BRIEF:
Would you copy each line of the data below that has "لطفا"?

***** SUPPLIED INFORMATION

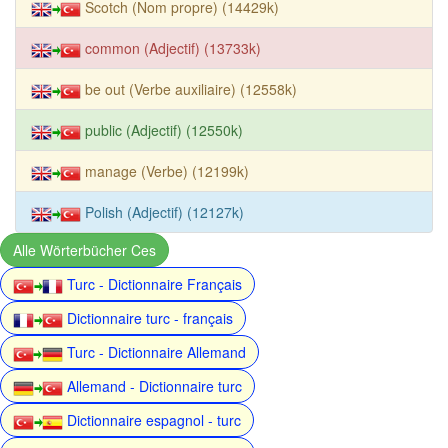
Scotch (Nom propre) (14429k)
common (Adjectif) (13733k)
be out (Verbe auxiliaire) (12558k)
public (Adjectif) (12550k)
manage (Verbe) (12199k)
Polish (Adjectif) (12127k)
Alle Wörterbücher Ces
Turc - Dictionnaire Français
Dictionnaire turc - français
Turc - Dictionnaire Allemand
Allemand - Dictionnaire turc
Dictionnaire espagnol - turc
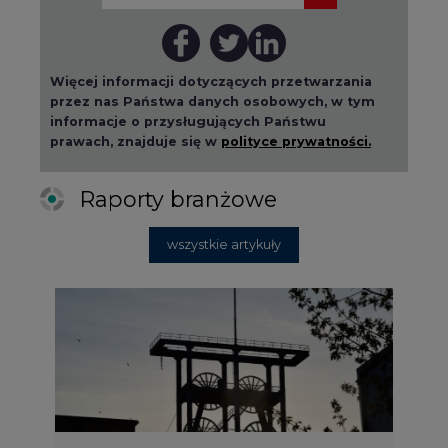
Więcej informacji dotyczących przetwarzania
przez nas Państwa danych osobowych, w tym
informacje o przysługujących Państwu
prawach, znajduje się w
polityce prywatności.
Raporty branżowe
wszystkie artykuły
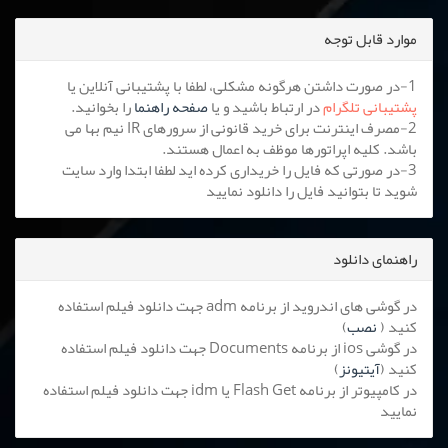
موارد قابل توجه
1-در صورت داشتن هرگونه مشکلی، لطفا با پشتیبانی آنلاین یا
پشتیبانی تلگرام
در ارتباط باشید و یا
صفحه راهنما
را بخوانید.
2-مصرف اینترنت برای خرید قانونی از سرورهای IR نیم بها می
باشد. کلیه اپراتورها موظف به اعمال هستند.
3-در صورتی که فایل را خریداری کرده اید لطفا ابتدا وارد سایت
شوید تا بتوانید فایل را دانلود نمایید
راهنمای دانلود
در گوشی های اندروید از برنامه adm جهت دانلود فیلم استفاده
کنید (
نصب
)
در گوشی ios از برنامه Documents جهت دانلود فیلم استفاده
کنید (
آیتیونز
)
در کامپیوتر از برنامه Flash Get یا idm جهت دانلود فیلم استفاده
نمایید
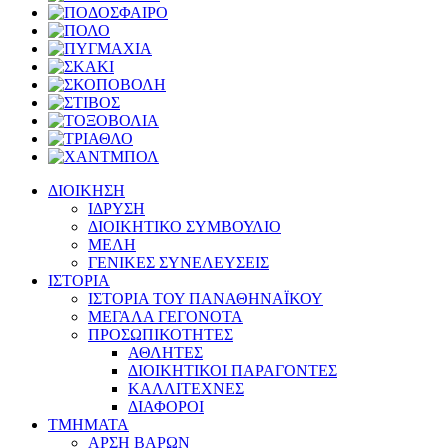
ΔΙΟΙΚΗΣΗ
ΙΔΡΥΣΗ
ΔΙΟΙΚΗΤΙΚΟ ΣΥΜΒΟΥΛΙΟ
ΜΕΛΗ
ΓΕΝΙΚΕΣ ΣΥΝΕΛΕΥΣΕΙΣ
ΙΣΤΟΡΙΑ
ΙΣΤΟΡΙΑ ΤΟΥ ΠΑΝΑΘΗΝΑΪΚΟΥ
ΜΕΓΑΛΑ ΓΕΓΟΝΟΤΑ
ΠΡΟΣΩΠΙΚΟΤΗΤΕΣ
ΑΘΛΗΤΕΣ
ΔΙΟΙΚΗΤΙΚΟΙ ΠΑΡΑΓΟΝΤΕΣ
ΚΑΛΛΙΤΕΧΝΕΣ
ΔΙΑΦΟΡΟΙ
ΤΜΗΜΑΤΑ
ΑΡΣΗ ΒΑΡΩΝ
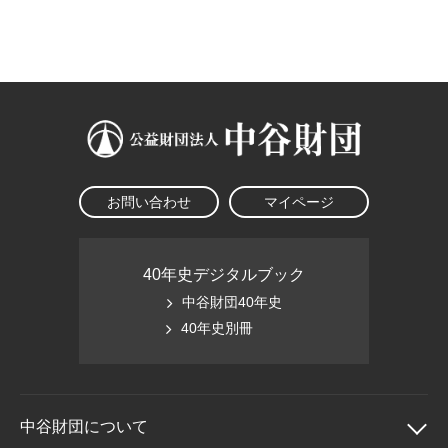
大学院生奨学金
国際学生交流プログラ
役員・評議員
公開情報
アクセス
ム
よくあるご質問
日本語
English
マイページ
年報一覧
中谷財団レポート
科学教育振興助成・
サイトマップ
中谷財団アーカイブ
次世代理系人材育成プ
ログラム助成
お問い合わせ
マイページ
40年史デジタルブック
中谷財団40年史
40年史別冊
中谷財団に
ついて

**********
***** SUPPLIED INFORMATION

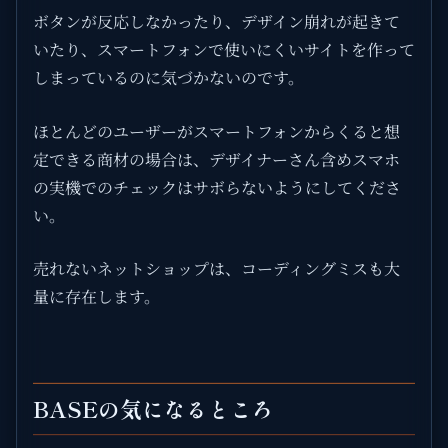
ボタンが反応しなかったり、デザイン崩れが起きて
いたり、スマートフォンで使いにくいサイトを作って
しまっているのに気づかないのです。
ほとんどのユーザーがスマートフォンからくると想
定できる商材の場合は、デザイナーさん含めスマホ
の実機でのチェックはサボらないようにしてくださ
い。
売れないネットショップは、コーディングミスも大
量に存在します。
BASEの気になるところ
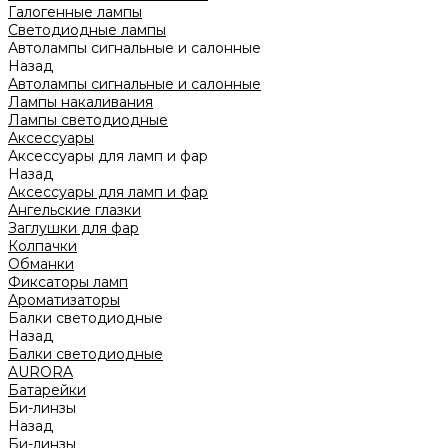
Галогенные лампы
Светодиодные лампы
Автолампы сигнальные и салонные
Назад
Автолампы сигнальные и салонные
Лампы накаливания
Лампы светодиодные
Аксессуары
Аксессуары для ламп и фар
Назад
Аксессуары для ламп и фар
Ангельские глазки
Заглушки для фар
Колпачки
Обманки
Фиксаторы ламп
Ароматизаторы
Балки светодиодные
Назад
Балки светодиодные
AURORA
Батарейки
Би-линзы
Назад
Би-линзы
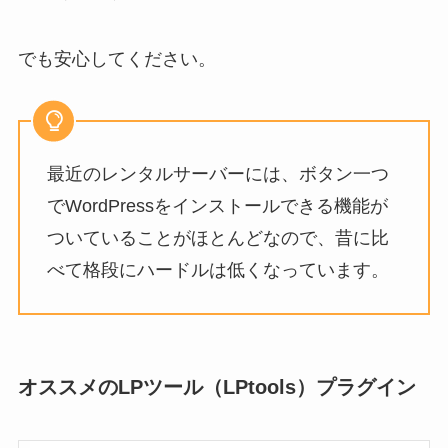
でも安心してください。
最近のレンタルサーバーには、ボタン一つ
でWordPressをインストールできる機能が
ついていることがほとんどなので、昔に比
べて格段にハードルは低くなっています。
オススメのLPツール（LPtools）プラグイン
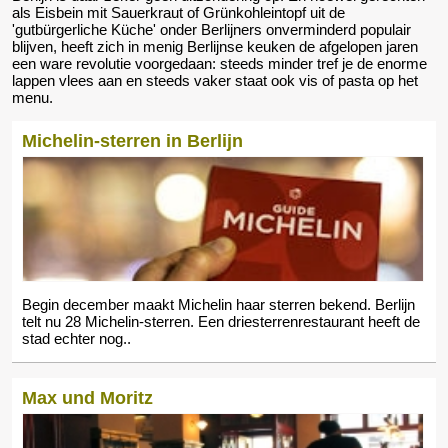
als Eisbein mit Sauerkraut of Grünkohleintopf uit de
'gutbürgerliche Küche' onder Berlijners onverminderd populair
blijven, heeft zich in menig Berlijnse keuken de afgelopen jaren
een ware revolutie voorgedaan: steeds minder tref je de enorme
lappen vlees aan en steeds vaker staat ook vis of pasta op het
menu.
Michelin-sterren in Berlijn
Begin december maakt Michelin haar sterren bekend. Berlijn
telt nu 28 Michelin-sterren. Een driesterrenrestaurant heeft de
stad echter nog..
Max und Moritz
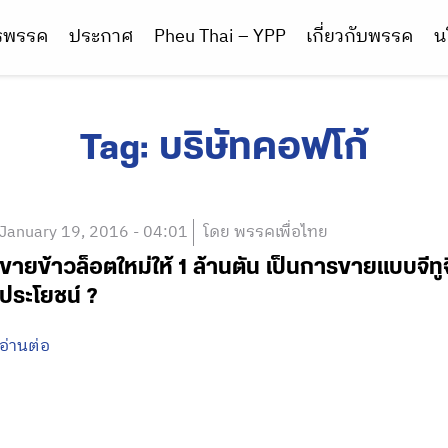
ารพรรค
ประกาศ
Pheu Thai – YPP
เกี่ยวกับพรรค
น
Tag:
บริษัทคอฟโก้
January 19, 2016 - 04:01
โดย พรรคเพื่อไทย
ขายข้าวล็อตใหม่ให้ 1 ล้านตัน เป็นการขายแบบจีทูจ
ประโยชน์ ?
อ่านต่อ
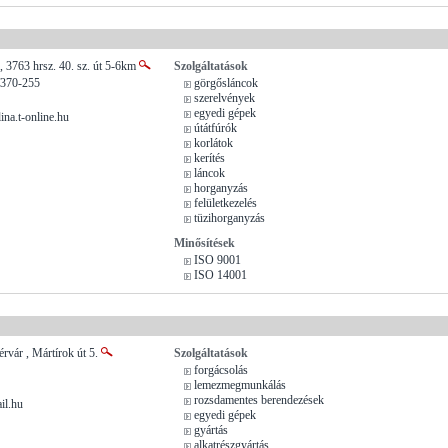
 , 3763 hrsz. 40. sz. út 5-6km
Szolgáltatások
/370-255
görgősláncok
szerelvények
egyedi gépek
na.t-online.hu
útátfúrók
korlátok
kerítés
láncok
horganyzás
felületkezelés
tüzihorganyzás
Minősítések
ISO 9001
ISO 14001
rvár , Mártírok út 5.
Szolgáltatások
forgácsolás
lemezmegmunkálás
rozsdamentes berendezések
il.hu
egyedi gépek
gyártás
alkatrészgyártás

**********

YOUR RESPONSE:
1-در صورت داشتن هرگونه مشکلی، لطفا با پشتیبانی آنلاین یا
3-در صورتی که فایل را خریداری کرده اید لطفا ابتدا وارد سایت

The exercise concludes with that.